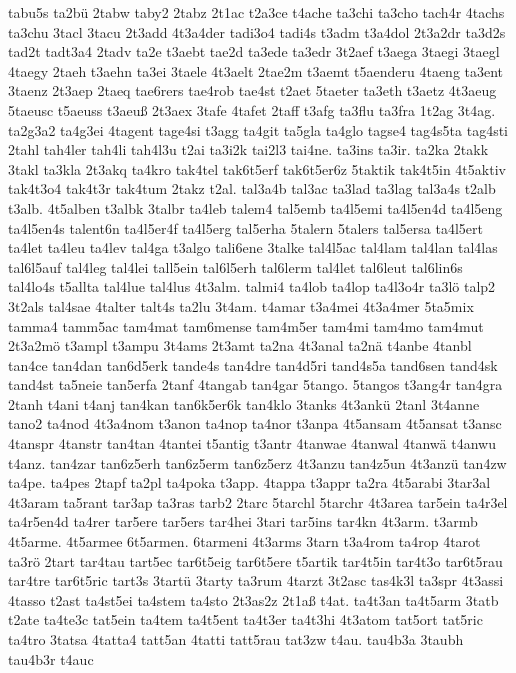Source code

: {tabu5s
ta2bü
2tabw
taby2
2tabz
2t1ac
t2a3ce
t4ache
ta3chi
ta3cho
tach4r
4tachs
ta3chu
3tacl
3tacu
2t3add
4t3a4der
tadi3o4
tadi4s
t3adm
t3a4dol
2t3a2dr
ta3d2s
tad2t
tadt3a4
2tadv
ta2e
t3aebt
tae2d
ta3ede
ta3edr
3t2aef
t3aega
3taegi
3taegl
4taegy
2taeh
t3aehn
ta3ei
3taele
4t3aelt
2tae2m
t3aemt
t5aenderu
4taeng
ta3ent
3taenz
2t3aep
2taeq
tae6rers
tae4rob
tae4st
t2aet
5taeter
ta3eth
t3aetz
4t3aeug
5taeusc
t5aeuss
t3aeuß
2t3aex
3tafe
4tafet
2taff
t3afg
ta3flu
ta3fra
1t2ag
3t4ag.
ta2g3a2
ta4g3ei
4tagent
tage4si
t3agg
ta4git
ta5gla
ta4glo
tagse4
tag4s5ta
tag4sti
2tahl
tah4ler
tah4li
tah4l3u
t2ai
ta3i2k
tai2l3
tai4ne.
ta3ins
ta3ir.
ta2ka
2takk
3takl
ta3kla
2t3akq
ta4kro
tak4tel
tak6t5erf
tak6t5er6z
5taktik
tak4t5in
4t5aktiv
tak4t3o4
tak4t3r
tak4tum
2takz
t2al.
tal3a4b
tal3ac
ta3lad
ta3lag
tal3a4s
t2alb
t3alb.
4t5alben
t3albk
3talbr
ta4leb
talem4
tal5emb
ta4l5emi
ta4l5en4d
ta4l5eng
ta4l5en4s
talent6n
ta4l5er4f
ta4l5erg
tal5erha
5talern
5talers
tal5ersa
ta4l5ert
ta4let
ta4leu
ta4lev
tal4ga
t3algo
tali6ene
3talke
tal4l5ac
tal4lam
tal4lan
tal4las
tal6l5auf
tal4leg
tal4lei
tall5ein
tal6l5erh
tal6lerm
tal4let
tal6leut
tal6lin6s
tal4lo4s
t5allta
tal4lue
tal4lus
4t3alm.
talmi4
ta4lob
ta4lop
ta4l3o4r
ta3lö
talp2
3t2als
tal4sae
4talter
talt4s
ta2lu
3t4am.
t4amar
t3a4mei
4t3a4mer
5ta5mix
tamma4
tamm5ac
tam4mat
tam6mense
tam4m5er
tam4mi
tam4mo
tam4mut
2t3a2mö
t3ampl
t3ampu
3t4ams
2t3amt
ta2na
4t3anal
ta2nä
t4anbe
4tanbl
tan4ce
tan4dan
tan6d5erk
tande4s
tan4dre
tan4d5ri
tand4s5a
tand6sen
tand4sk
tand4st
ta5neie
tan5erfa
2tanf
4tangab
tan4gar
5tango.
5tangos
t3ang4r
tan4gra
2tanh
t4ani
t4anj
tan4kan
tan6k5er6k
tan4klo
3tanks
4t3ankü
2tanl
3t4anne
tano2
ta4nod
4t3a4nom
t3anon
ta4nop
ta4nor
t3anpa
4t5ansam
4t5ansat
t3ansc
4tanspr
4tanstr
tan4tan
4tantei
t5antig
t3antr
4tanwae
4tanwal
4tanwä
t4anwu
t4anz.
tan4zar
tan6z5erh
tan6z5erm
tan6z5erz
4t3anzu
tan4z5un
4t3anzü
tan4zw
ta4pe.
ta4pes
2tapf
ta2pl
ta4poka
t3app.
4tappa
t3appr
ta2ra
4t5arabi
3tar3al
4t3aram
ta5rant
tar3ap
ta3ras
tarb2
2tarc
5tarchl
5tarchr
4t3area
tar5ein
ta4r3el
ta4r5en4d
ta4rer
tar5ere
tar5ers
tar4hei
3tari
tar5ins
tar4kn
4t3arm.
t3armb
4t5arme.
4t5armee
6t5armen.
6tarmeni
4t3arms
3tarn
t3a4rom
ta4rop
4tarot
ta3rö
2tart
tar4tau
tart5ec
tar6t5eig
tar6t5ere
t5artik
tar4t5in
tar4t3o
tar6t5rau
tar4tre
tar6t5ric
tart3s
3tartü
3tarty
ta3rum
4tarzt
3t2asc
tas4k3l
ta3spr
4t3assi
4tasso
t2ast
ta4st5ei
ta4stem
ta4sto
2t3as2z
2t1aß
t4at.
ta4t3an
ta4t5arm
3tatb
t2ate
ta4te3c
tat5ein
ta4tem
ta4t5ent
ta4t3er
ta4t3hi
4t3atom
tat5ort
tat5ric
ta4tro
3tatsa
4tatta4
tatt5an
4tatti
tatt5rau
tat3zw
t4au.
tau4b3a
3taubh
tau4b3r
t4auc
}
- - -
-- Exercise objective --
No pictures belong in the answer; copy all other parts of the listing exactly.

-- Exercise solution --
Source code

: {tabu5s
ta2bü
2tabw
taby2
2tabz
2t1ac
t2a3ce
t4ache
ta3chi
ta3cho
tach4r
4tachs
ta3chu
3tacl
3tacu
2t3add
4t3a4der
tadi3o4
tadi4s
t3adm
t3a4dol
2t3a2dr
ta3d2s
tad2t
tadt3a4
2tadv
ta2e
t3aebt
tae2d
ta3ede
ta3edr
3t2aef
t3aega
3taegi
3taegl
4taegy
2taeh
t3aehn
ta3ei
3taele
4t3aelt
2tae2m
t3aemt
t5aenderu
4taeng
ta3ent
3taenz
2t3aep
2taeq
tae6rers
tae4rob
tae4st
t2aet
5taeter
ta3eth
t3aetz
4t3aeug
5taeusc
t5aeuss
t3aeuß
2t3aex
3tafe
4tafet
2taff
t3afg
ta3flu
ta3fra
1t2ag
3t4ag.
ta2g3a2
ta4g3ei
4tagent
tage4si
t3agg
ta4git
ta5gla
ta4glo
tagse4
tag4s5ta
tag4sti
2tahl
tah4ler
tah4li
tah4l3u
t2ai
ta3i2k
tai2l3
tai4ne.
ta3ins
ta3ir.
ta2ka
2takk
3takl
ta3kla
2t3akq
ta4kro
tak4tel
tak6t5erf
tak6t5er6z
5taktik
tak4t5in
4t5aktiv
tak4t3o4
tak4t3r
tak4tum
2takz
t2al.
tal3a4b
tal3ac
ta3lad
ta3lag
tal3a4s
t2alb
t3alb.
4t5alben
t3albk
3talbr
ta4leb
talem4
tal5emb
ta4l5emi
ta4l5en4d
ta4l5eng
ta4l5en4s
talent6n
ta4l5er4f
ta4l5erg
tal5erha
5talern
5talers
tal5ersa
ta4l5ert
ta4let
ta4leu
ta4lev
tal4ga
t3algo
tali6ene
3talke
tal4l5ac
tal4lam
tal4lan
tal4las
tal6l5auf
tal4leg
tal4lei
tall5ein
tal6l5erh
tal6lerm
tal4let
tal6leut
tal6lin6s
tal4lo4s
t5allta
tal4lue
tal4lus
4t3alm.
talmi4
ta4lob
ta4lop
ta4l3o4r
ta3lö
talp2
3t2als
tal4sae
4talter
talt4s
ta2lu
3t4am.
t4amar
t3a4mei
4t3a4mer
5ta5mix
tamma4
tamm5ac
tam4mat
tam6mense
tam4m5er
tam4mi
tam4mo
tam4mut
2t3a2mö
t3ampl
t3ampu
3t4ams
2t3amt
ta2na
4t3anal
ta2nä
t4anbe
4tanbl
tan4ce
tan4dan
tan6d5erk
tande4s
tan4dre
tan4d5ri
tand4s5a
tand6sen
tand4sk
tand4st
ta5neie
tan5erfa
2tanf
4tangab
tan4gar
5tango.
5tangos
t3ang4r
tan4gra
2tanh
t4ani
t4anj
tan4kan
tan6k5er6k
tan4klo
3tanks
4t3ankü
2tanl
3t4anne
tano2
ta4nod
4t3a4nom
t3anon
ta4nop
ta4nor
t3anpa
4t5ansam
4t5ansat
t3ansc
4tanspr
4tanstr
tan4tan
4tantei
t5antig
t3antr
4tanwae
4tanwal
4tanwä
t4anwu
t4anz.
tan4zar
tan6z5erh
tan6z5erm
tan6z5erz
4t3anzu
tan4z5un
4t3anzü
tan4zw
ta4pe.
ta4pes
2tapf
ta2pl
ta4poka
t3app.
4tappa
t3appr
ta2ra
4t5arabi
3tar3al
4t3aram
ta5rant
tar3ap
ta3ras
tarb2
2tarc
5tarchl
5tarchr
4t3area
tar5ein
ta4r3el
ta4r5en4d
ta4rer
tar5ere
tar5ers
tar4hei
3tari
tar5ins
tar4kn
4t3arm.
t3armb
4t5arme.
4t5armee
6t5armen.
6tarmeni
4t3arms
3tarn
t3a4rom
ta4rop
4tarot
ta3rö
2tart
tar4tau
tart5ec
tar6t5eig
tar6t5ere
t5artik
tar4t5in
tar4t3o
tar6t5rau
tar4tre
tar6t5ric
tart3s
3tartü
3tarty
ta3rum
4tarzt
3t2asc
tas4k3l
ta3spr
4t3assi
4tasso
t2ast
ta4st5ei
ta4stem
ta4sto
2t3as2z
2t1aß
t4at.
ta4t3an
ta4t5arm
3tatb
t2ate
ta4te3c
tat5ein
ta4tem
ta4t5ent
ta4t3er
ta4t3hi
4t3atom
tat5ort
tat5ric
ta4tro
3tatsa
4tatta4
tatt5an
4tatti
tatt5rau
tat3zw
t4au.
tau4b3a
3taubh
tau4b3r
t4auc
}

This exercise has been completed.